Aim of the task:
Pictures stay out. Extract the lines below from the first one through the line with "right front paw: (606, 785)", both included.

Available data:
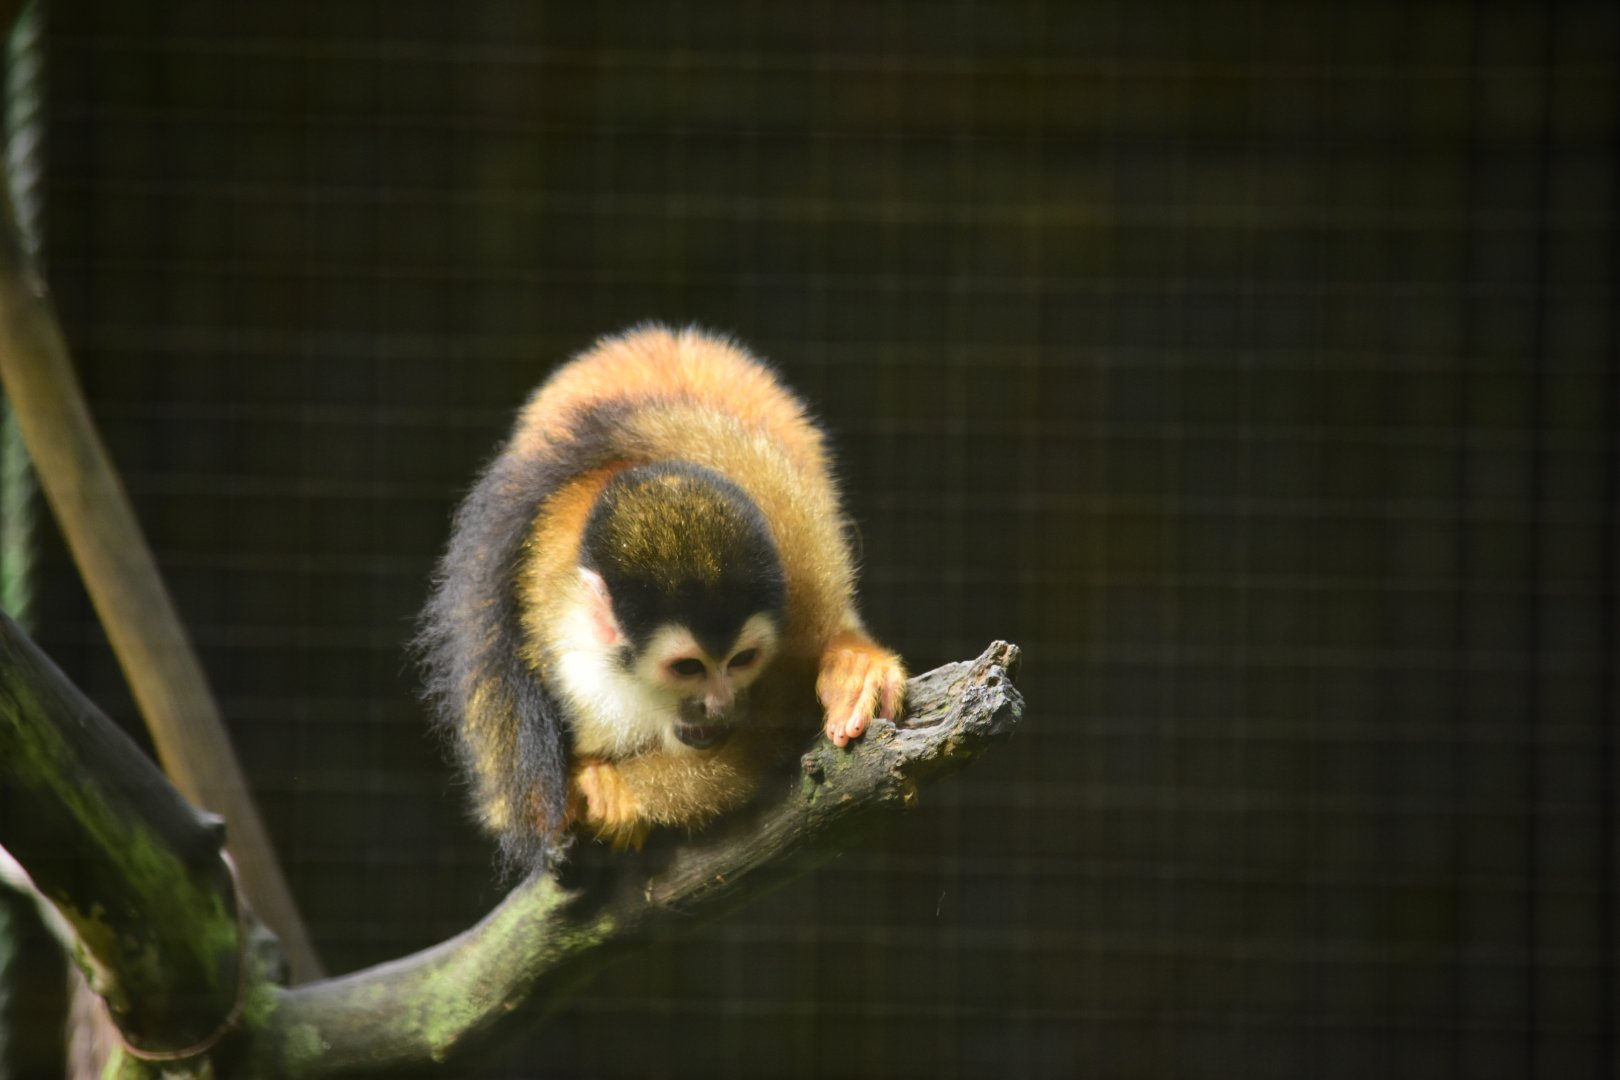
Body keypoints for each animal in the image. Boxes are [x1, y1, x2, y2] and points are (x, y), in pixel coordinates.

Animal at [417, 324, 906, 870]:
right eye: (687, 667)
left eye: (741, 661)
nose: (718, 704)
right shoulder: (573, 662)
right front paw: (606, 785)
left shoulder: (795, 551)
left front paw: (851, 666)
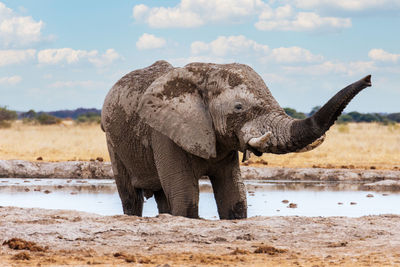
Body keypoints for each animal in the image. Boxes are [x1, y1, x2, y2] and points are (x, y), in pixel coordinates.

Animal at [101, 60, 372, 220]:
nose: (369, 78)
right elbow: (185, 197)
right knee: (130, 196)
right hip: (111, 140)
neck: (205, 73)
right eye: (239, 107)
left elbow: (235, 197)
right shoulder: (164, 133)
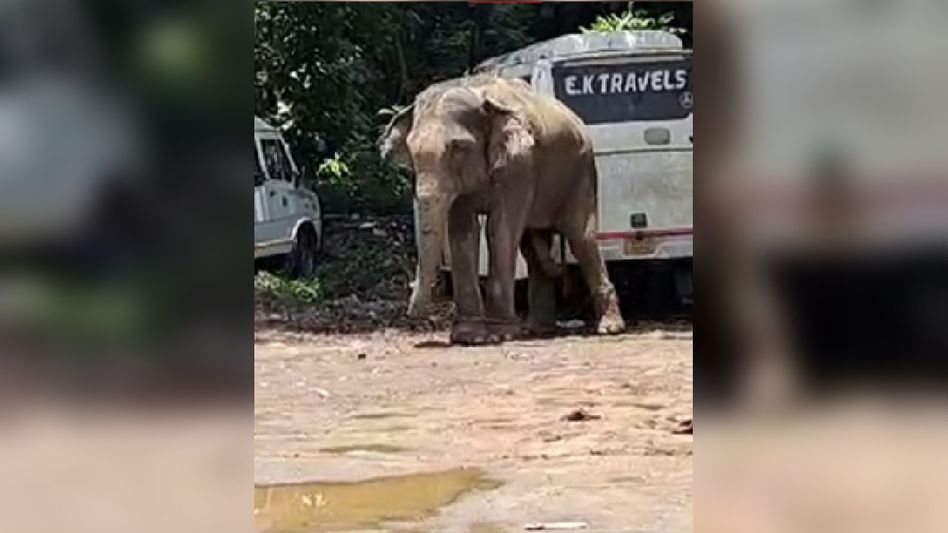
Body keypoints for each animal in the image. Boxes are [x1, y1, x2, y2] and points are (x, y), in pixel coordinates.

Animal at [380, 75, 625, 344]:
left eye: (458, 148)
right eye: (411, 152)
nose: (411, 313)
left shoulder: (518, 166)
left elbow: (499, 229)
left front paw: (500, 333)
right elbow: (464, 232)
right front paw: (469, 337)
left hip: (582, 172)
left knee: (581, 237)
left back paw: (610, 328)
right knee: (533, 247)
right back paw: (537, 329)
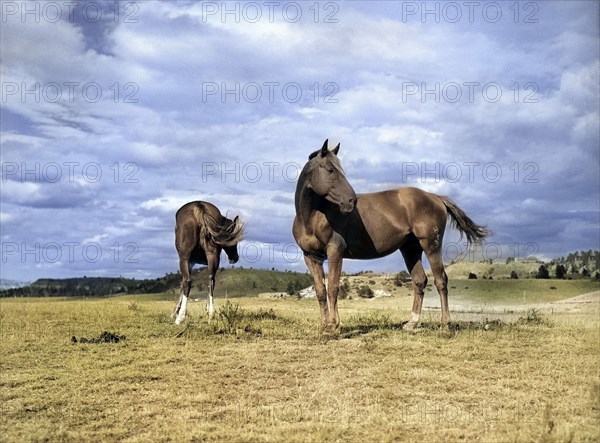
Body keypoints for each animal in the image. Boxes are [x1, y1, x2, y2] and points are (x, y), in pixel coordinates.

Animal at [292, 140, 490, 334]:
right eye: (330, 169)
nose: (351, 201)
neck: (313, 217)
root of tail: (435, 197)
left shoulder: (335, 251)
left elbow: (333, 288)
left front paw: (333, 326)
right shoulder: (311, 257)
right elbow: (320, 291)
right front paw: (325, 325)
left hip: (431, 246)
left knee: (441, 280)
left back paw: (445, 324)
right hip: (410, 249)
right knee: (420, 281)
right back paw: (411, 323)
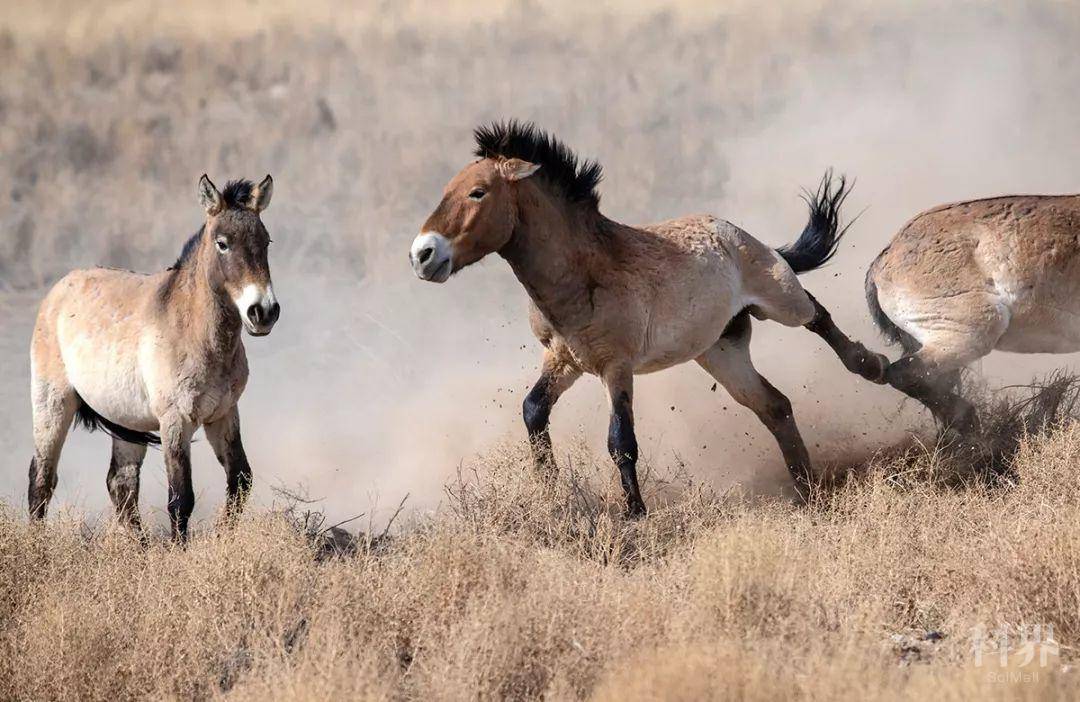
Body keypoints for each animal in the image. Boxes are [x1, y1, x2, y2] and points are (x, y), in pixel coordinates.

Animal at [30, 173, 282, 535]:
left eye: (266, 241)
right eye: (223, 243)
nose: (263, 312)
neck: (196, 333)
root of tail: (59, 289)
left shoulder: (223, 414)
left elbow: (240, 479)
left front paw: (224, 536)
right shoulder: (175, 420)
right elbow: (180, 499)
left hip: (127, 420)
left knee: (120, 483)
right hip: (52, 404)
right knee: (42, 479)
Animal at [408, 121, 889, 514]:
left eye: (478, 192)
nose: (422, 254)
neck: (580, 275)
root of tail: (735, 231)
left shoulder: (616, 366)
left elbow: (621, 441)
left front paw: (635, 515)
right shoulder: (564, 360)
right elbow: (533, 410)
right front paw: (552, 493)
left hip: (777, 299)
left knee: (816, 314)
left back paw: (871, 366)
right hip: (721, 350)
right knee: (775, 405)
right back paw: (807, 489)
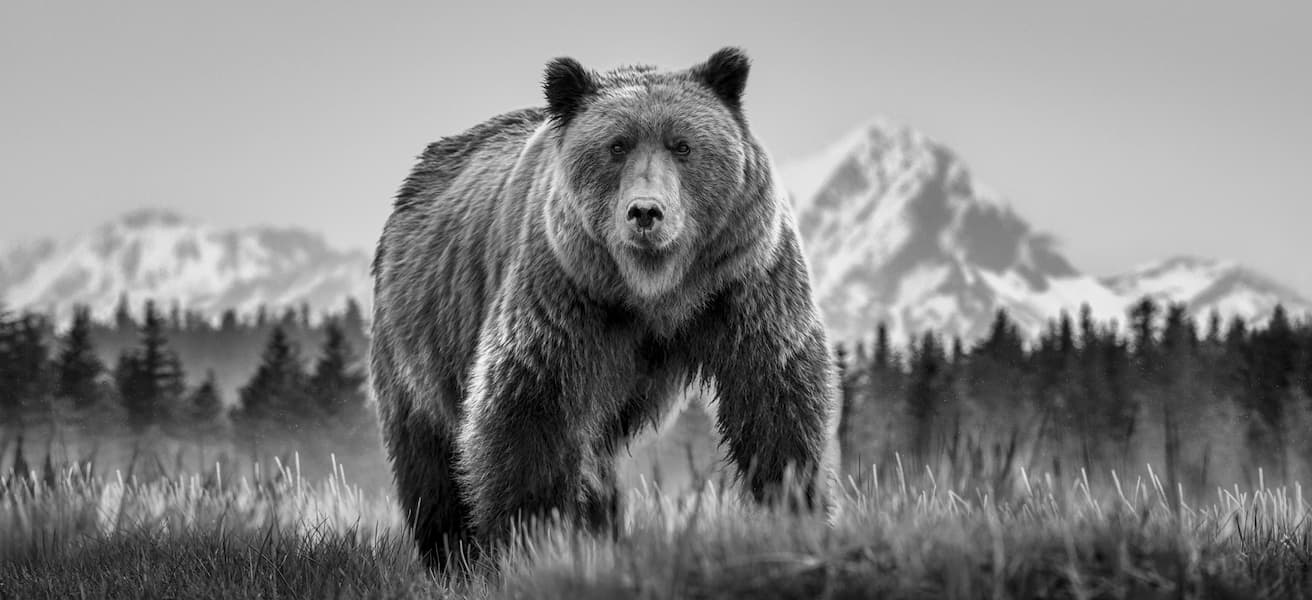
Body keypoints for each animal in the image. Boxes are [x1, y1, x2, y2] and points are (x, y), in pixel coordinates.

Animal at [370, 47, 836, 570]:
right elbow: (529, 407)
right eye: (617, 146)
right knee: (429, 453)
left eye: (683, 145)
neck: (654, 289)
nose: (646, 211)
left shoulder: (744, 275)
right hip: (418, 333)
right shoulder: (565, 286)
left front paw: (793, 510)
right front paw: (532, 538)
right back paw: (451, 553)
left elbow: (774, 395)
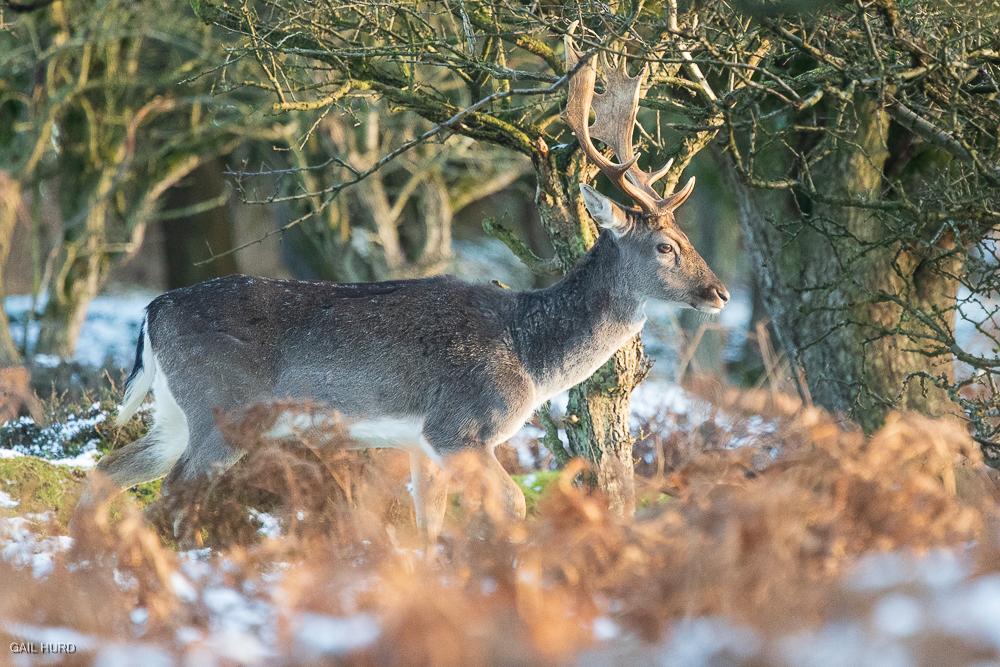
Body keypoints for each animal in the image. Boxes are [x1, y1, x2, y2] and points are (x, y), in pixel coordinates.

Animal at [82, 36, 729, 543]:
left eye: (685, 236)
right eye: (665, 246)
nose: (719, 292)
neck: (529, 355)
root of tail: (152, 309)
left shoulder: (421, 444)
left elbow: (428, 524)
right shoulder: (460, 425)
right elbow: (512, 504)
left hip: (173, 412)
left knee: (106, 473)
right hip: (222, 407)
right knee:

Answer space:
Body keypoints for each animal in the image. Boxes are [x1, y1, x2, y2] and points are (x, y), in pixel coordinates.

Animal at [417, 324, 906, 870]:
right eye: (687, 667)
left eye: (741, 661)
nose: (718, 704)
right shoulder: (573, 662)
right front paw: (606, 785)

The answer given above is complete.